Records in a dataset
════════════════

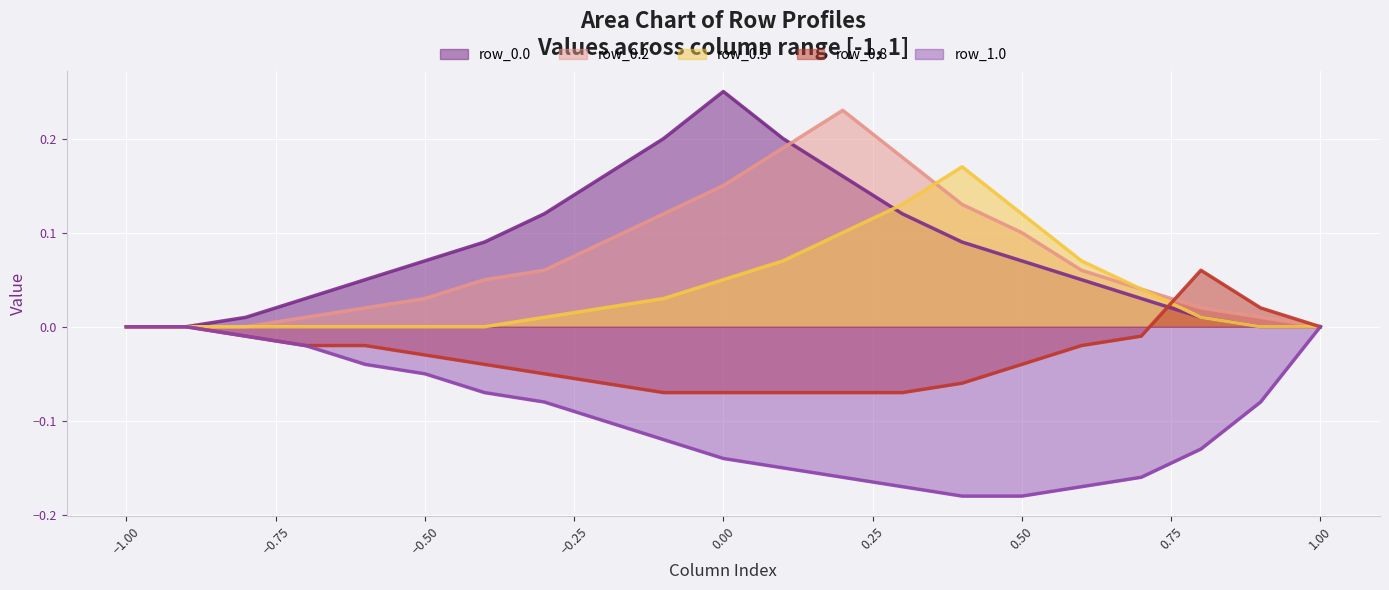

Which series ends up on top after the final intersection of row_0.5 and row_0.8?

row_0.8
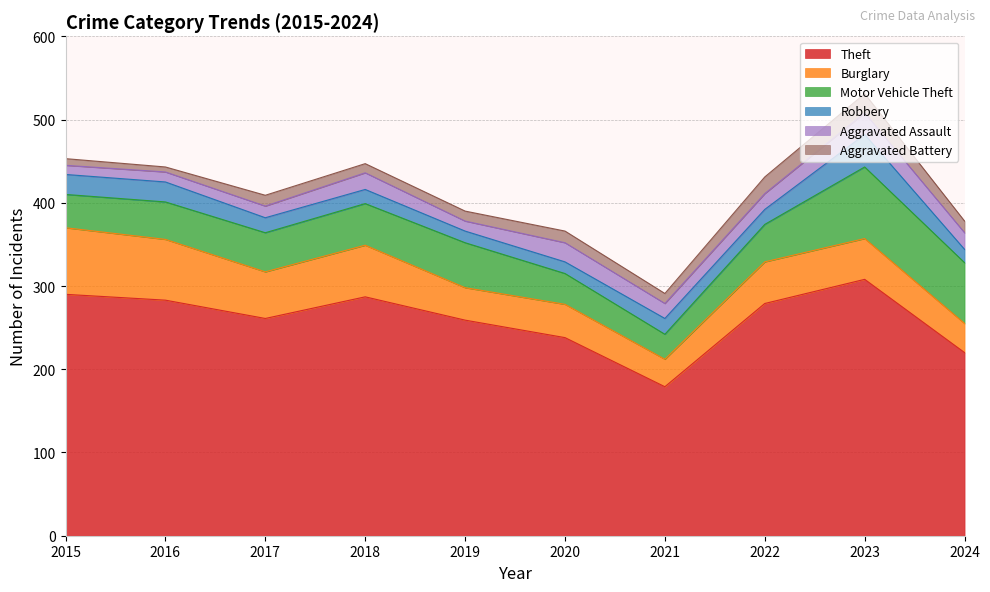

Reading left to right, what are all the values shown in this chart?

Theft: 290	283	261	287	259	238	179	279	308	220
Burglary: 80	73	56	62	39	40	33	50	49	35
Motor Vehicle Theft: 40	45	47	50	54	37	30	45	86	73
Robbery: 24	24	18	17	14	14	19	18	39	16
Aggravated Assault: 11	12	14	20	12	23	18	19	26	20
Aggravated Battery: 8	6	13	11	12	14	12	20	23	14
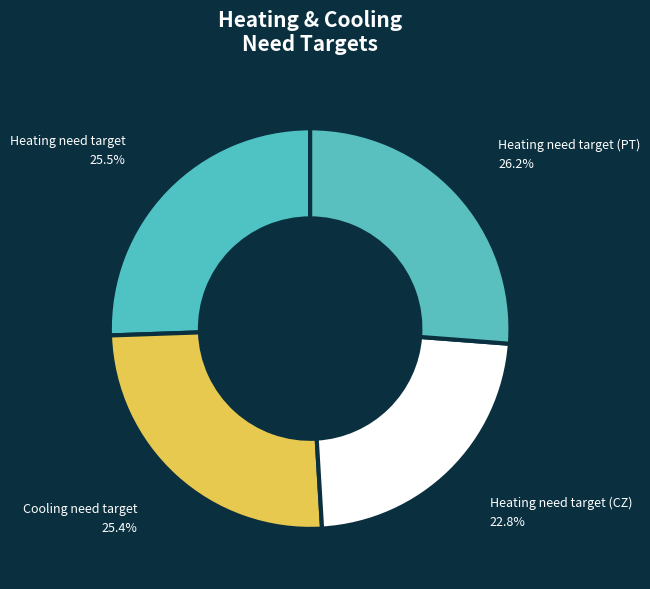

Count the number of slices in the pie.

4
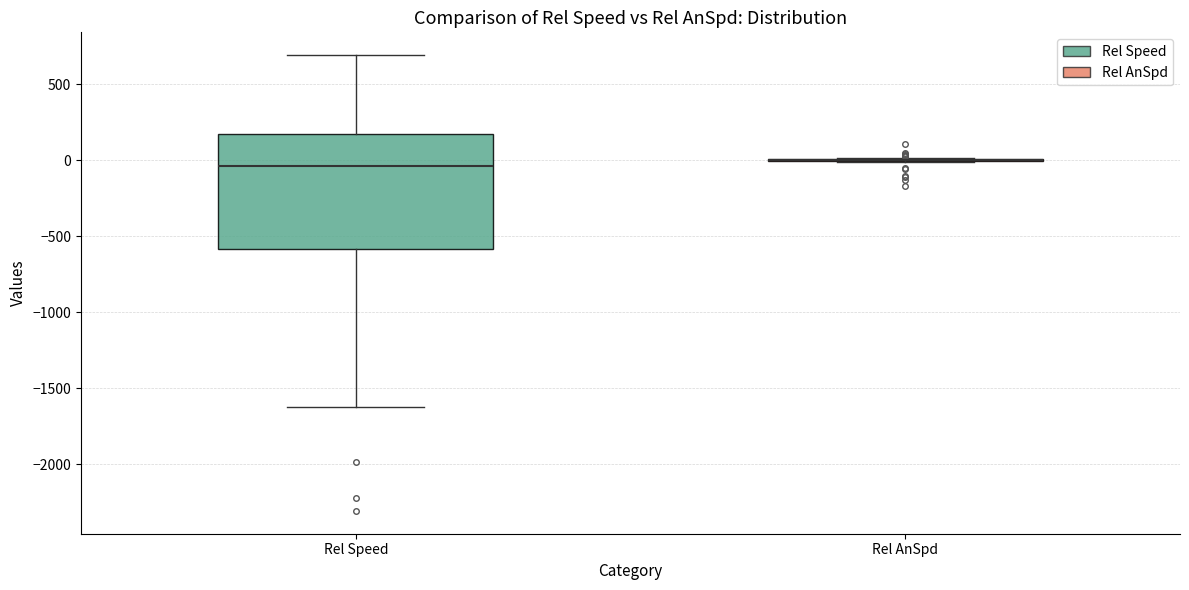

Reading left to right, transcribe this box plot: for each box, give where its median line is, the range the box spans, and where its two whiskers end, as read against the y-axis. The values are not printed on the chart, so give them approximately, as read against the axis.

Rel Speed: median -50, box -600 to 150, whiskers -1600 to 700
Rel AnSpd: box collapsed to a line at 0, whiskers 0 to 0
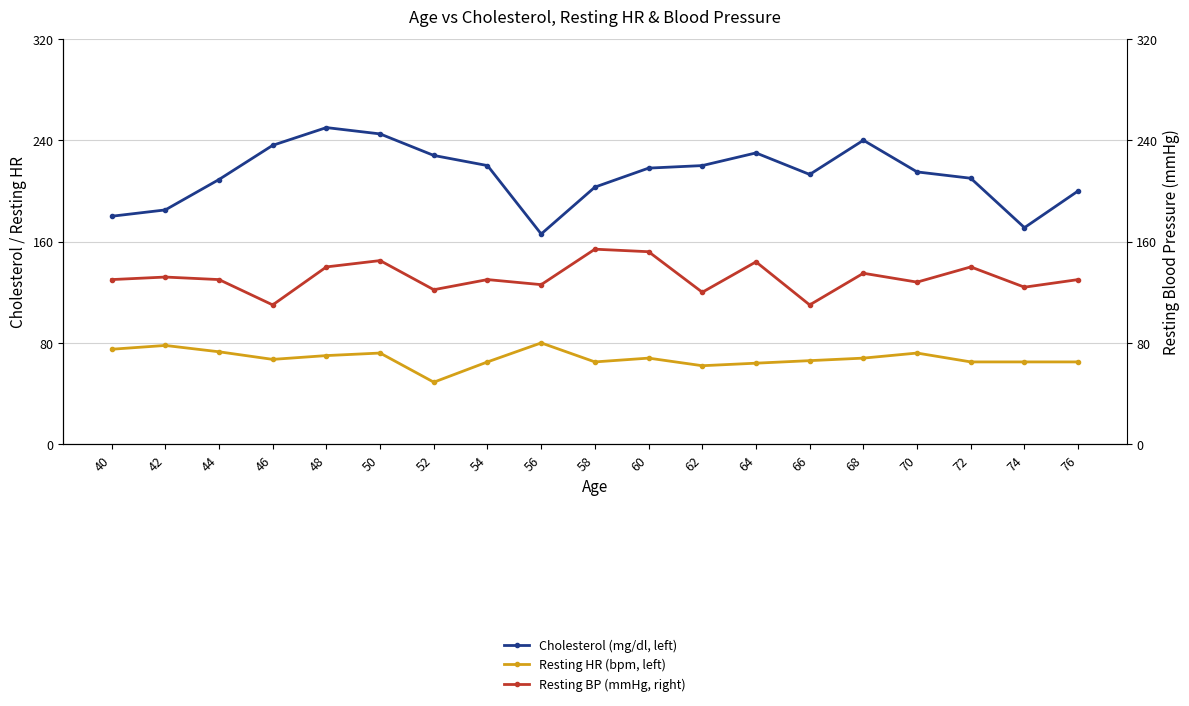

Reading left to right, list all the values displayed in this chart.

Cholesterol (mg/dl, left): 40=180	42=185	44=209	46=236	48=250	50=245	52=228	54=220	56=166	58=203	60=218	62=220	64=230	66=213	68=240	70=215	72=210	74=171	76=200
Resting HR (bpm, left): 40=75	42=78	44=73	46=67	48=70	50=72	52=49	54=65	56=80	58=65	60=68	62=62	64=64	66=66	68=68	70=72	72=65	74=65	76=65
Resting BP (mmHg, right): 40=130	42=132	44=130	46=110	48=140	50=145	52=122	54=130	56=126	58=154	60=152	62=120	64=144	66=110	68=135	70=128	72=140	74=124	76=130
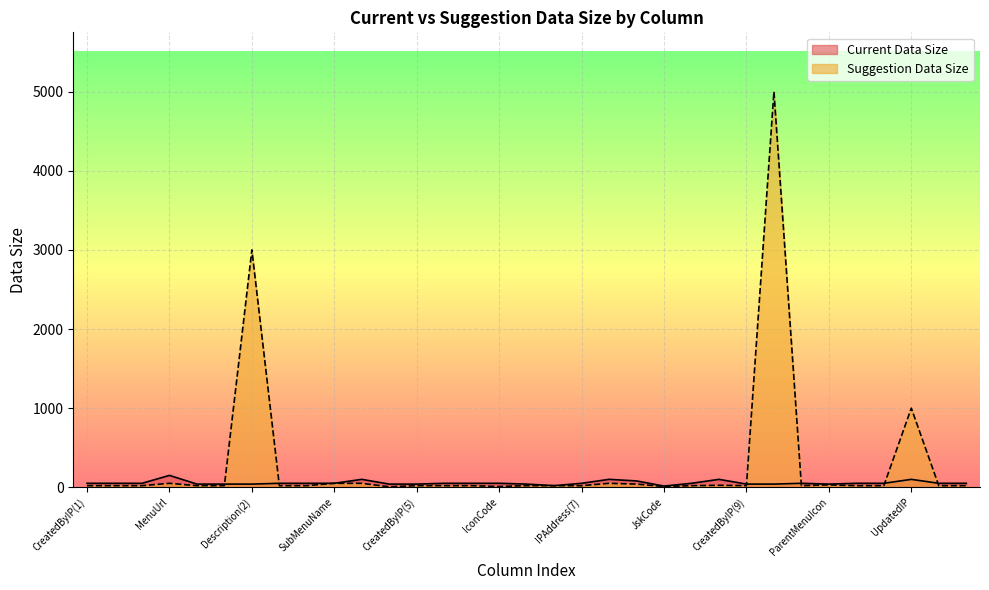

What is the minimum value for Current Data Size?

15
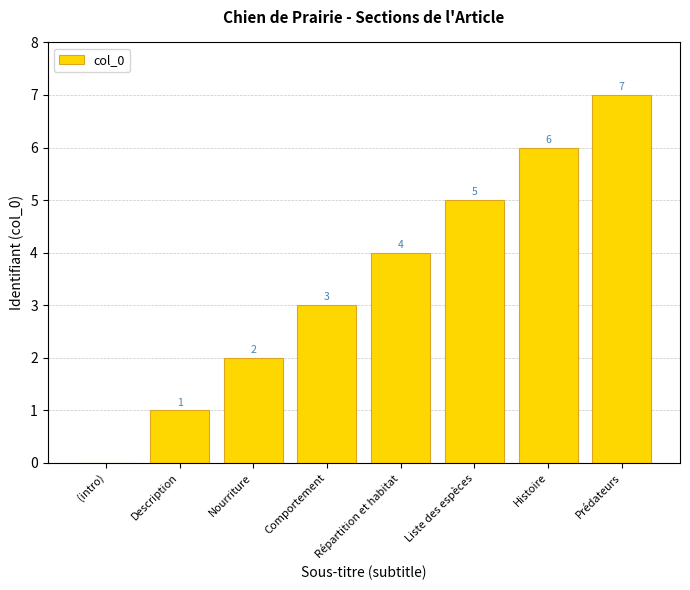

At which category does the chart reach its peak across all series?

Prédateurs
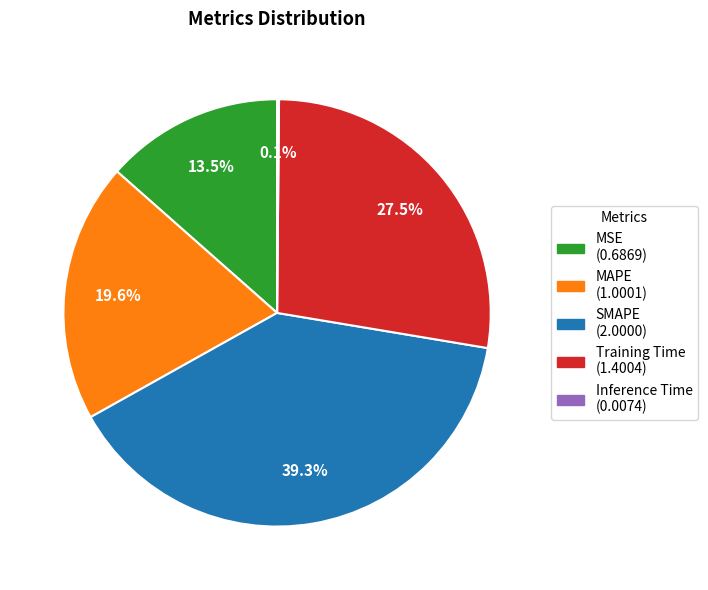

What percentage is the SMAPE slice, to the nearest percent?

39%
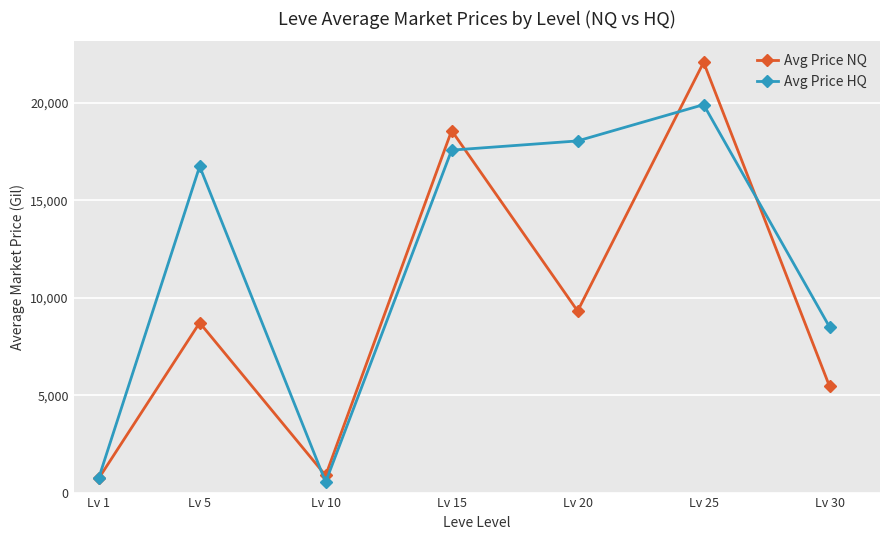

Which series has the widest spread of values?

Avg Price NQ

════════════════

What is being asked:
Reproduce every line of the listing above without changing anything, but leave out the picture markers.

Result:
Which series ends up on top after the final intersection of row_0.5 and row_0.8?

row_0.8

Reading left to right, what are all the values shown in this chart?

Theft: 290	283	261	287	259	238	179	279	308	220
Burglary: 80	73	56	62	39	40	33	50	49	35
Motor Vehicle Theft: 40	45	47	50	54	37	30	45	86	73
Robbery: 24	24	18	17	14	14	19	18	39	16
Aggravated Assault: 11	12	14	20	12	23	18	19	26	20
Aggravated Battery: 8	6	13	11	12	14	12	20	23	14

Count the number of slices in the pie.

4

Reading left to right, transcribe this box plot: for each box, give where its median line is, the range the box spans, and where its two whiskers end, as read against the y-axis. The values are not printed on the chart, so give them approximately, as read against the axis.

Rel Speed: median -50, box -600 to 150, whiskers -1600 to 700
Rel AnSpd: box collapsed to a line at 0, whiskers 0 to 0

Reading left to right, list all the values displayed in this chart.

Cholesterol (mg/dl, left): 40=180	42=185	44=209	46=236	48=250	50=245	52=228	54=220	56=166	58=203	60=218	62=220	64=230	66=213	68=240	70=215	72=210	74=171	76=200
Resting HR (bpm, left): 40=75	42=78	44=73	46=67	48=70	50=72	52=49	54=65	56=80	58=65	60=68	62=62	64=64	66=66	68=68	70=72	72=65	74=65	76=65
Resting BP (mmHg, right): 40=130	42=132	44=130	46=110	48=140	50=145	52=122	54=130	56=126	58=154	60=152	62=120	64=144	66=110	68=135	70=128	72=140	74=124	76=130

What is the minimum value for Current Data Size?

15

At which category does the chart reach its peak across all series?

Prédateurs

What percentage is the SMAPE slice, to the nearest percent?

39%

Which series has the widest spread of values?

Avg Price NQ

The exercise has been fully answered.